In the review of Manju Kapur's Home, which Delhi area is home to the family's cloth business? Please answer in a few words.

* Start TEXT *

Sunday, May 07, 2006

Manju Kapur's Home truths

It seems almost improbable that Manju Kapur’s Home should be as stimulating as it is. This is the simplest of stories – the life of a joint family running a cloth business in Delhi’s busy Karol Bagh area – told in the simplest of ways. The style is conversational and there’s nothing too out-of-the-ordinary about the plot. Even when there is strong dramatic tension, it’s presented dispassionately. Besides, this is a fast read (it took me two shortish sessions to get through), and aren’t we taught to believe that page-turners mustn’t be taken too seriously?

What raises Home far above its seemingly commonplace concerns is Kapur’s understanding of the inconstancy of human beings and their relationships; of our self-delusions, our manipulating of situations to suit our own viewpoints, the instinct for gossip-mongering and groupism, and how the joint family system provides the perfect setting for the playing out of all these qualities. But this book’s biggest strength is Kapur’s refusal to stand in a position of judgement on these universal human foibles.

Without fuss, without any preamble (except for a short introductory para about the workings of the typical lower-middle class business family: “Their marriages augmented, their habits conserved. From an early age children are taught to maintain the foundation on which these homes rest…”), Home draws us into the lives of two sisters, Sona and Rupa. Sona is married to Yashpal, the eldest son in the Banwari Lal clan (in a story about individual needs being repeatedly subsumed by group interests, this family is effectively the book’s protagonist). For the first 10 years of her marriage she is childless, which makes her a subject of resentment and pity (and some gloating) among the other women in the house – it being understood that a woman’s prime function is to serve as the vessel that will bring forth the next generation.

* End TEXT *
* Start EXTRACTED RECORDS *

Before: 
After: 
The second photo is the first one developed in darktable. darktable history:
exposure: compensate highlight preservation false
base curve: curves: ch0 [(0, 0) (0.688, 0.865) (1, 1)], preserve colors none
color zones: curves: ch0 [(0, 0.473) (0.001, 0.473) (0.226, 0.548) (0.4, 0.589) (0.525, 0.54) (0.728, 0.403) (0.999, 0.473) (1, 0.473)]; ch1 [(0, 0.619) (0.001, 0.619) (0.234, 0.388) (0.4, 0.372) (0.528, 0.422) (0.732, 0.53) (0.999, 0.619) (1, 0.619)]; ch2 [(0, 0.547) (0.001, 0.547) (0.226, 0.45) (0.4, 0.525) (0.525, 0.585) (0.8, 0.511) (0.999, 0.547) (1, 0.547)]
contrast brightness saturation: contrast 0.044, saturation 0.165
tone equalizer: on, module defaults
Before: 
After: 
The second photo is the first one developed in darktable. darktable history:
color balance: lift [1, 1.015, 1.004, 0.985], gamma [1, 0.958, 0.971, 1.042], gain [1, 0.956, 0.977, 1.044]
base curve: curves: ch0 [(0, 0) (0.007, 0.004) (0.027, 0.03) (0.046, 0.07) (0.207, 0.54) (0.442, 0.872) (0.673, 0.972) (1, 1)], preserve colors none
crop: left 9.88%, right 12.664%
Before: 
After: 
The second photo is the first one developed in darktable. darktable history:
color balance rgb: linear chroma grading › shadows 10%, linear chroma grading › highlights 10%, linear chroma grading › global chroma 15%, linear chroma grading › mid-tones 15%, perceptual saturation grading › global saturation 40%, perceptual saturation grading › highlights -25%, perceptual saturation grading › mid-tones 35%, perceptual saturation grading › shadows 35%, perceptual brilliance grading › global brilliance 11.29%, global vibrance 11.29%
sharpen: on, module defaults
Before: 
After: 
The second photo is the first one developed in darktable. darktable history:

* End EXTRACTED RECORDS *

**TASK RESULT**
Karol Bagh